I’ve been reflecting on a lot of relationship stuff lately, romantic and otherwise.  My mom and how to patch that up, if it can be done.   How much I miss my ex husband and have so many regrets.  Wishing it could be fixed.  The mess after my ex husband.  My ex boyfriend and how much I miss him, but also how incredibly bizarre he was and how I should feel more at peace with the fact that it’s over, even though I still love him and miss him so fucking much.  I think about the fact he never responded to my text a couple weeks ago and wonder if it’s because he’s got me blocked or he’s too much of a coward to talk to me, just like the other love he seriously fucked up.  Or if he’s just completely ambivalent.  I think of the guy I called my “dream guy”, the one I planned a road trip with during all of my upcoming PTO.  The dude it seemed like I would date (because there was obviously mutual interest), and then he just stopped talking to me.  Then one day I found out he was seeing a coworker.  Then the guy who rejected me over something shallow.  Then the guy at work.  The fact that I told a coworker/friend yesterday I want to give this guy the benefit of the doubt, but maybe I shouldn’t.  And she said I’m “too nice” and “passive”.  I think about the roots of all of this and what it means and I wonder how to change it.  I know there’s a way, and it won’t be easy.  I learned that shit somehow.

I also think a lot about where my life is going.  Like, what kind of work will I do, where I’ll end up living, the fact that my hair is turning white (okay, just a few white hairs here and there), the fact that I’m single and every dude I’m interested in is apparently either gamy, emotionally unavailable, somehow abusive, dishonest, and generally just not worth it.  I think about my financial issues.  I think about the reality with my old Claudia that I don’t want to face: her life is almost over.  I think about the world and wonder what to do with all of this wander lust.  I think about how I have to work more and wonder how to balance that with sleep, sanity, and everything I need to do and want to do.  I think about how I should do my hobbies more.  I think about all the things at home that need rebuilding or repair.  I think about meditation and trying to be more mindful when I do things, even taking a shower.  I think about spirituality and how I should practice it more.  I think about how I’m gaining weight in spite of going to the gym and figure it’s muscle gain (since I lift weights, even though I also use the elliptical).  But I’m still not happy with how I look and I don’t think my figure is improving.  So I feel like shit about that.  And I think about how to eat well on a budget.  I think about how I haven’t played guitar in ages.  I think about gardening and my messy yard and how I want to make it look less hill billy this year.  I think about dating women since most dudes I meet completely suck, even though I’m much more attracted to men.  As a friend so bluntly put it recently (referring to herself), “I want a man’s dick with a woman’s heart”.  I feel that sentiment.  I think about how I probably drink more than I should these days, including right now just hours after a blood donation (it’s only one drink, but still).  I think about the “portfolio” of mine that’s due at work this week and wonder if I’ll get a raise.  I think about how this isn’t what I thought my life would be.  And I feel scared about what could come next, even though I want to be excited and hopeful…and not too long ago, I was.

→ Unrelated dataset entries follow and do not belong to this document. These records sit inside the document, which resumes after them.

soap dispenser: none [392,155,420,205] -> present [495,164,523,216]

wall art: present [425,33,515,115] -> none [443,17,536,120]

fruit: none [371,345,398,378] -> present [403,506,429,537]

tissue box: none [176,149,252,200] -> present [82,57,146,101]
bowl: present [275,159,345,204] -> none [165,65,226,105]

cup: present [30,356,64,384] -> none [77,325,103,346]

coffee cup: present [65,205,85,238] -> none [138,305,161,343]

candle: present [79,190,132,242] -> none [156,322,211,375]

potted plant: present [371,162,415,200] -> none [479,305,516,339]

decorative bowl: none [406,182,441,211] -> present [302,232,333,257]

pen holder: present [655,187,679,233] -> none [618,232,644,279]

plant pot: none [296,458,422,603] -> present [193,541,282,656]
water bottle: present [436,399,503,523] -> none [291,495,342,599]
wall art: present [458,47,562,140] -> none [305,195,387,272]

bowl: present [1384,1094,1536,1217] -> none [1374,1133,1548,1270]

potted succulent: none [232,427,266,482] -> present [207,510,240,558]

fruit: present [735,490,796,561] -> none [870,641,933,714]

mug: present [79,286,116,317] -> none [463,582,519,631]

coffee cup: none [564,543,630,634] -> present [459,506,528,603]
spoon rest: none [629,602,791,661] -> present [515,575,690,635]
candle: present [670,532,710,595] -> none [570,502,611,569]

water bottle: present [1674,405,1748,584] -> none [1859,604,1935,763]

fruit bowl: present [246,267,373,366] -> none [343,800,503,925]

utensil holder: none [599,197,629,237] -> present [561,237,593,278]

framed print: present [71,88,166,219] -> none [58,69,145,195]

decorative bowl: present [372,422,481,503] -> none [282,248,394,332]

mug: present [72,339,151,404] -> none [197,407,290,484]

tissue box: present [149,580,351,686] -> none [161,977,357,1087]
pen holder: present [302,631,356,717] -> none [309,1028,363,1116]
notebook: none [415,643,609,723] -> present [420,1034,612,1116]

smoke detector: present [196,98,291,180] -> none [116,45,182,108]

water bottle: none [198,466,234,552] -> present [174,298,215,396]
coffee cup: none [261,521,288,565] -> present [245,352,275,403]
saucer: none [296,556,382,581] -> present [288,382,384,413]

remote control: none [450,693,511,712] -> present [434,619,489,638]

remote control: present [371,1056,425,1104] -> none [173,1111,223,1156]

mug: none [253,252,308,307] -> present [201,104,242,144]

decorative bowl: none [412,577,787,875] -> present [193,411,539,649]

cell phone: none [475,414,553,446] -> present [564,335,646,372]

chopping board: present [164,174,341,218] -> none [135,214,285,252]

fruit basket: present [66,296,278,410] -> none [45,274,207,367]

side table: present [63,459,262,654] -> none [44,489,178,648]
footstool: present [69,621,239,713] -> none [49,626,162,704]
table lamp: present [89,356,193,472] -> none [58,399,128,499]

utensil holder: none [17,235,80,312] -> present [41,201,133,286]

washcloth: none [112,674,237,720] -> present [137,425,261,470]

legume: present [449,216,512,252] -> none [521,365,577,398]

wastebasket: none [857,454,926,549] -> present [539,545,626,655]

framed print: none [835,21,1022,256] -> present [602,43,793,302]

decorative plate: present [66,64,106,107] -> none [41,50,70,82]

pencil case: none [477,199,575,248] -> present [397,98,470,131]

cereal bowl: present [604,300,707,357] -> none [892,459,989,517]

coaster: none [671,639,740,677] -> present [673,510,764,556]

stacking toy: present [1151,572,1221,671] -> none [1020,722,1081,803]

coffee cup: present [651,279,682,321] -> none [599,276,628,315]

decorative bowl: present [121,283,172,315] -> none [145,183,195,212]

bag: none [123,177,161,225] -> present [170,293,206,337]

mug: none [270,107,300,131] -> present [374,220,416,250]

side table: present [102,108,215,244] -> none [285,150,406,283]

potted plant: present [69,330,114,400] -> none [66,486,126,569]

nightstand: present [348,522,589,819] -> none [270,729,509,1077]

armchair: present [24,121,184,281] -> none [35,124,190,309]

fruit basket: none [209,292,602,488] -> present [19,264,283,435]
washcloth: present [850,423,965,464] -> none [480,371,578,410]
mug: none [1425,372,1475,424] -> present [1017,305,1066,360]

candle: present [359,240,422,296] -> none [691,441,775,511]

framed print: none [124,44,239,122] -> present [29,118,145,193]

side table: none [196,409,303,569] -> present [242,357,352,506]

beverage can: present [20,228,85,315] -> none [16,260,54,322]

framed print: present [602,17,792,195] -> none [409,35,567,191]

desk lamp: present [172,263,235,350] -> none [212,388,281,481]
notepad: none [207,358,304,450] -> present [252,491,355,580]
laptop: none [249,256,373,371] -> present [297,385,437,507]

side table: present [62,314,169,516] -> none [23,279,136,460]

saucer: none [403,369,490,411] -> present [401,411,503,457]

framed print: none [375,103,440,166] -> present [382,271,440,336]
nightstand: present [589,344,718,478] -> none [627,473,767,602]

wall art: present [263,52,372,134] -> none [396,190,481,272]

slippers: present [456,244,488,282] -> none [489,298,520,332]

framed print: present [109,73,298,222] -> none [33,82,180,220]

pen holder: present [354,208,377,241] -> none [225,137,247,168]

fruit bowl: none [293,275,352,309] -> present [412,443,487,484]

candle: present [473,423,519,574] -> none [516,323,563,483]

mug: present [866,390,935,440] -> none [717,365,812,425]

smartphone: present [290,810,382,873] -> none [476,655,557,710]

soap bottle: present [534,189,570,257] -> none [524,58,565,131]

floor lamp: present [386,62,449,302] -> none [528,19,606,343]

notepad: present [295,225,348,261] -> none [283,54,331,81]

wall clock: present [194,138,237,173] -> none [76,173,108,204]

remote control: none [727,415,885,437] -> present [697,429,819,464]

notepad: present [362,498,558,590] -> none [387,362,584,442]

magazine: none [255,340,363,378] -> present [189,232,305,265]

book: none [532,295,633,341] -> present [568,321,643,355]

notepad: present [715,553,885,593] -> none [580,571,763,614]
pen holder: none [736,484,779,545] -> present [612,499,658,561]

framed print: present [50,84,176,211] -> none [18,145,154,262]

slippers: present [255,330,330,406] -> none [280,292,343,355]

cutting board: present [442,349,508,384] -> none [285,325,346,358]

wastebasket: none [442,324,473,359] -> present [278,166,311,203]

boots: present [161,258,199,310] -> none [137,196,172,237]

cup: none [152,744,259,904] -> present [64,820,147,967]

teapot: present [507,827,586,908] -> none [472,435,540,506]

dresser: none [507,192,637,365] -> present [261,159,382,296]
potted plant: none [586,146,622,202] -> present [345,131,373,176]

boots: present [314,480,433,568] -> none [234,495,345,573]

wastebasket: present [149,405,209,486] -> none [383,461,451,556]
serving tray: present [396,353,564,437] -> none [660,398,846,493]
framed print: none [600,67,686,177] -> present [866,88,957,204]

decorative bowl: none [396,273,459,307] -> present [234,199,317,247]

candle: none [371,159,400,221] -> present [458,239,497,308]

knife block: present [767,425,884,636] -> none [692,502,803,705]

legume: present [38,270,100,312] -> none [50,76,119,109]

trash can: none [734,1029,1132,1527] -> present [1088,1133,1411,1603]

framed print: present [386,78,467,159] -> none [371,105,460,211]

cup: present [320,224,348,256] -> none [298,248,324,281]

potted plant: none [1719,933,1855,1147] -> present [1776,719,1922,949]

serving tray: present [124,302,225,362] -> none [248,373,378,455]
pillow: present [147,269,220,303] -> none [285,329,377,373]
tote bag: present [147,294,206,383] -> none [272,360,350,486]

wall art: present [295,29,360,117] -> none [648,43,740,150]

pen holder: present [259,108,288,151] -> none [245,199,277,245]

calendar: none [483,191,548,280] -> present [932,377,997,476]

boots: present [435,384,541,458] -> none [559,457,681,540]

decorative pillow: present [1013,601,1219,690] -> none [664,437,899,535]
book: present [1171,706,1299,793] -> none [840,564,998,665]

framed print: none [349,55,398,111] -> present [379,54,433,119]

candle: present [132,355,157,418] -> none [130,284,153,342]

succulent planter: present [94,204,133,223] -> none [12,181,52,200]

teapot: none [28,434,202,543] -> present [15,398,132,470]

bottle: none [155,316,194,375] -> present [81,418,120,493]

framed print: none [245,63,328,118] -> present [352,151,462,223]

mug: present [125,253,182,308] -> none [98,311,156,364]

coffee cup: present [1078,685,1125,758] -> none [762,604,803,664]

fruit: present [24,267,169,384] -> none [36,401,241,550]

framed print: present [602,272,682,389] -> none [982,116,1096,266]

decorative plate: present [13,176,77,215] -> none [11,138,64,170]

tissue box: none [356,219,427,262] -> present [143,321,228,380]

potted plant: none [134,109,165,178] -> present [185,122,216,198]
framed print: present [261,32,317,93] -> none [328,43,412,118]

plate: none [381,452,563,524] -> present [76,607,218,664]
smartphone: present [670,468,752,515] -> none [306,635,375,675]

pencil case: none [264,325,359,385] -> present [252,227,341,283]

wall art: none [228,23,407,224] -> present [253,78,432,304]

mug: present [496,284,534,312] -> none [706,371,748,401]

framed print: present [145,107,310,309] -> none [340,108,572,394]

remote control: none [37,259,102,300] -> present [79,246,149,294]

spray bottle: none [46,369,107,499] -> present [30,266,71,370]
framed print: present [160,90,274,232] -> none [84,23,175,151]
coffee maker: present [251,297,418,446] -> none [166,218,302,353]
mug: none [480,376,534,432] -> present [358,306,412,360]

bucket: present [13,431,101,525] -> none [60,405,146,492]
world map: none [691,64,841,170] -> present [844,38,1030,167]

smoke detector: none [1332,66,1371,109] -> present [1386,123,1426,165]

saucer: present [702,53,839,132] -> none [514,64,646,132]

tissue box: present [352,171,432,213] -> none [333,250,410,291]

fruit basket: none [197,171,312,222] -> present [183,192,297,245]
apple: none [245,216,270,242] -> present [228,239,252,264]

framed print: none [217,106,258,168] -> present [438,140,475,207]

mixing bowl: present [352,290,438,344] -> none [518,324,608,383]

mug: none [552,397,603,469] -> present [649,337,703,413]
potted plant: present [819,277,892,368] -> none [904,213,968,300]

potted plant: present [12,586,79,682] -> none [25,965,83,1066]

So that’s kind of a snap shot of life right now.  I’m trying so hard to stay positive, but I feel a bit weighed down by everything lately.  I don’t know what to do with it all, so there’s some word vomit to at least get it out of my mind and on some kind of medium.  Soon again it’ll have to be paint or pastels.  I miss art.  I feel very little inspiration lately.  I feel stuck.  I want to get unstuck.  I’m trying to figure out how.  That’s really the main good thing I can say right now: I’m trying.